When a BGP prefix is observed from a global Internet point-of-view, few BGP attributes stay intact from the originator of that prefix. For example, AS_PATH, ORIGIN_CODE and AGGREGATOR are the most common BGP attributes that get carried no matter how many autonomous systems a BGP update crosses. The most popular attributes, LOCAL_PREFERENCE and MED, do not cross an AS boundary. Therefore, they do not play any role in influencing return traffic from sources multiple autonomous systems away.

As discussed in Chapter 14, the most common BGP attributes that get used in the BGP best-path algorithm are LOCAL_PREFERENCE, AS_PATH and MED. Out of these, AS_PATH is the only attribute that stays intact from the originator of the prefix to any Internet BGP speaker.
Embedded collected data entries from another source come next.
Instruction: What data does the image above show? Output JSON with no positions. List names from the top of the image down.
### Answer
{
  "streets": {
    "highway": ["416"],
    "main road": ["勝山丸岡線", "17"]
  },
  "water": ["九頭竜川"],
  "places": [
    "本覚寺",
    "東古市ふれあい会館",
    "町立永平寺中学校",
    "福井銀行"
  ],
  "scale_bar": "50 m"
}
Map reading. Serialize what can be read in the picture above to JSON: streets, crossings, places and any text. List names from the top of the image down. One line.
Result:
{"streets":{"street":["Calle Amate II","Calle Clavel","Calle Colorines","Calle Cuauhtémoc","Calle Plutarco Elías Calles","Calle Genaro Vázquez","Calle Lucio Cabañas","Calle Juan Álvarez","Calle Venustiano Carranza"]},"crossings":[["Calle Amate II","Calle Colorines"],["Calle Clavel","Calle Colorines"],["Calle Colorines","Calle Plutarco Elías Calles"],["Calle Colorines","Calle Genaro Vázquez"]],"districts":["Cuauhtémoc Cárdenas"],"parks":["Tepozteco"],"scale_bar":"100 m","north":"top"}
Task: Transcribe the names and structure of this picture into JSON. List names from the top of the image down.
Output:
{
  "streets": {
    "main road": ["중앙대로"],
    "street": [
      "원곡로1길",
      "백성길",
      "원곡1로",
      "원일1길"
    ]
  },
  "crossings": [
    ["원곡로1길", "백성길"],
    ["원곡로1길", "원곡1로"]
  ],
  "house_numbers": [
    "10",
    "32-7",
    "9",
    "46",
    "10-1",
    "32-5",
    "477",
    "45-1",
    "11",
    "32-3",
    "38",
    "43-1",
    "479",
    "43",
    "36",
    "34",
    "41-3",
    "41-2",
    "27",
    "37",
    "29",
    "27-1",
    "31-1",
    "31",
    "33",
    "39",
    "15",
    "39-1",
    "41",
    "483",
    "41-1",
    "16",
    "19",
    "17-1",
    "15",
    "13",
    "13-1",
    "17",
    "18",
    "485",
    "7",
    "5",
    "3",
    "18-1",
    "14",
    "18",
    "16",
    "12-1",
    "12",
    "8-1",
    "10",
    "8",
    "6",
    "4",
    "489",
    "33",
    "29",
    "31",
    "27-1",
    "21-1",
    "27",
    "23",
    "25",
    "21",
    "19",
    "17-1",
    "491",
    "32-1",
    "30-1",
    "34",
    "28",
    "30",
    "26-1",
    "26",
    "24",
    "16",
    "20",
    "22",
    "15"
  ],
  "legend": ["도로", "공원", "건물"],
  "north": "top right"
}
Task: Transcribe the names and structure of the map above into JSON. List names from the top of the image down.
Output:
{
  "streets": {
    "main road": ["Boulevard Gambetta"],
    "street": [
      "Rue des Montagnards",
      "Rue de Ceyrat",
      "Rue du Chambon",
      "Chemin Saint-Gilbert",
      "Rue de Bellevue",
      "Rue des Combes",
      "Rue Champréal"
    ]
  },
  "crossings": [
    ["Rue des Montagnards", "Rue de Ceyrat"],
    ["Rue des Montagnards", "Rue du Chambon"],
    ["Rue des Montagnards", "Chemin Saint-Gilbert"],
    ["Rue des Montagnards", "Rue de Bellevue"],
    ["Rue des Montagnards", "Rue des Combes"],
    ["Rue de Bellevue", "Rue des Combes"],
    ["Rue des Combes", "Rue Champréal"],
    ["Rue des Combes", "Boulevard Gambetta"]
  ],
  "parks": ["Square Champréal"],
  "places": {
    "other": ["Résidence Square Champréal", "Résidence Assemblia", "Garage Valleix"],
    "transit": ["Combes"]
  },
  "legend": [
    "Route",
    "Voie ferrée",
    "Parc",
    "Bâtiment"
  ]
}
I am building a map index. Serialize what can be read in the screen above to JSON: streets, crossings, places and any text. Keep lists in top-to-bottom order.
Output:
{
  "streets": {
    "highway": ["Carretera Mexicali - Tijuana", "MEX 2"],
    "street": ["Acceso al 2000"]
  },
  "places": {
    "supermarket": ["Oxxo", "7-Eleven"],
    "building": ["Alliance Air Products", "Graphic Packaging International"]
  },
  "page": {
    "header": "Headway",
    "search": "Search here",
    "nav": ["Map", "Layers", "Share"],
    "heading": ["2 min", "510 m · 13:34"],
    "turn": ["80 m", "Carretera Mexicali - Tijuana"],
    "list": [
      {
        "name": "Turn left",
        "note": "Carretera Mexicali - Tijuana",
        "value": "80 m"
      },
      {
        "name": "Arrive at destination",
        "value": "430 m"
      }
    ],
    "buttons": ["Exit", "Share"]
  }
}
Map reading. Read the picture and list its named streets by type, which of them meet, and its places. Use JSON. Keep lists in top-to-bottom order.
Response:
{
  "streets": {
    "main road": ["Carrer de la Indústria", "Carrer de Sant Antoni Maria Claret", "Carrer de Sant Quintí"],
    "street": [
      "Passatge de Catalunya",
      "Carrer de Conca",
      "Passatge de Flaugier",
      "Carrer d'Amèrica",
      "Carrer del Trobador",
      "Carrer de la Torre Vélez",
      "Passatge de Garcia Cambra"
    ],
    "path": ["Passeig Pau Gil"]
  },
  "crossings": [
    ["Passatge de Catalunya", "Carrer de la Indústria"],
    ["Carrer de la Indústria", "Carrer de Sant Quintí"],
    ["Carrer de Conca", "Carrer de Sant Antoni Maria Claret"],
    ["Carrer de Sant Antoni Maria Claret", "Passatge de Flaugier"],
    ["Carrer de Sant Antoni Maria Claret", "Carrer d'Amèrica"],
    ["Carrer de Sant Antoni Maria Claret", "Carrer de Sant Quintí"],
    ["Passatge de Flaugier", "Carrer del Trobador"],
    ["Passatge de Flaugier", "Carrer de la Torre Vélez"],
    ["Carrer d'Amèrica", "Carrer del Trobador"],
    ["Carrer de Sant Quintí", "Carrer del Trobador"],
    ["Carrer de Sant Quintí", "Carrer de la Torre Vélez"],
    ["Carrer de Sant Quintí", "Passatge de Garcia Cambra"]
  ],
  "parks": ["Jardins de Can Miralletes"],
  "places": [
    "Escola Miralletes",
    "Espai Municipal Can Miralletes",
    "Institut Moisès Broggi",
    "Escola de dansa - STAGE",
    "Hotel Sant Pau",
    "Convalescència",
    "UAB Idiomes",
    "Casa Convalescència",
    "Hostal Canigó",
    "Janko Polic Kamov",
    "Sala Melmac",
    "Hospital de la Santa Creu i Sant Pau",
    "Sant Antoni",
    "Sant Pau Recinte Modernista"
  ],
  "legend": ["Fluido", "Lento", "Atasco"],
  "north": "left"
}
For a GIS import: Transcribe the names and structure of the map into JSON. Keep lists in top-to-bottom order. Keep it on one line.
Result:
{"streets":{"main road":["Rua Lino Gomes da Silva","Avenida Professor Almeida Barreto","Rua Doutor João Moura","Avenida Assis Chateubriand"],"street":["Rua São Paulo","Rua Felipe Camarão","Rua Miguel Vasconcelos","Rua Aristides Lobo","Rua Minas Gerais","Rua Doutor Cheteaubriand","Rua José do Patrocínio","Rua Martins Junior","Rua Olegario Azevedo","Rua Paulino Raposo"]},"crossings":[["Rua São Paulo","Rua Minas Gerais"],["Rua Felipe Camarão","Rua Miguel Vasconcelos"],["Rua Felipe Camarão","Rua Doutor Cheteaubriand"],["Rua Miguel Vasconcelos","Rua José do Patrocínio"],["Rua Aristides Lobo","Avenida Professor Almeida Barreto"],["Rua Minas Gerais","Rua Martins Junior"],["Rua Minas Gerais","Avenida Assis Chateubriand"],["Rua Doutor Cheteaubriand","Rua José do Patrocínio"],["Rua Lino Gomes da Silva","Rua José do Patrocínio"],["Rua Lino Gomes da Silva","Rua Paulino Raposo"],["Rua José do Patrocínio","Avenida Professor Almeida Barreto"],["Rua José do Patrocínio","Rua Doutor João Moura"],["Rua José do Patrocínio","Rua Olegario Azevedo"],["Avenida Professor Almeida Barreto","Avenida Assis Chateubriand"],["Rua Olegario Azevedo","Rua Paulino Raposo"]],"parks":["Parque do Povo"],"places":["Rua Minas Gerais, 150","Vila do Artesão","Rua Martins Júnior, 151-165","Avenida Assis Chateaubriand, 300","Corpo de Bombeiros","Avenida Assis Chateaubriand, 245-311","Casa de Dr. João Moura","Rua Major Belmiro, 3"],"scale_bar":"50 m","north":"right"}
Figure 15-48 shows the BGP update flow from AS 109 and also shows BGP best-path selection at each intermediate AS. AS 109 is originating AS 100.100.100.0/24, and its goal is to receive traffic from the Internet for 100.100.100.0/24 only through AS 110, not through AS 111.

Solution
The following are two common practices that BGP administrators use to achieve the previously mentioned goal:

  • AS 109 advertises network 100.100.100.0/24 with a much longer AS_PATH list to all BGP neighbors except AS 110. If autonomous systems 110, 112, and 113 do not make any additional changes in the BGP policy, autonomous systems 112 and 113 always go through AS 110 to reach 100.100.100.0/24.
  • This results in all traffic to network 100.100.100.0/24 entering AS 109 to traverse AS 110; the links between AS 109 and AS 111 for redundancy.
  • AS 109 advertises 100.100.100.0/24 only to AS 110, not to BGP neighbor AS 111. Therefore, traffic from the Internet sees only one path to reach 100.100.100.0/24—through AS 110 to AS 109. However, this case loses redundancy if AS 109 loses its BGP session with AS 110.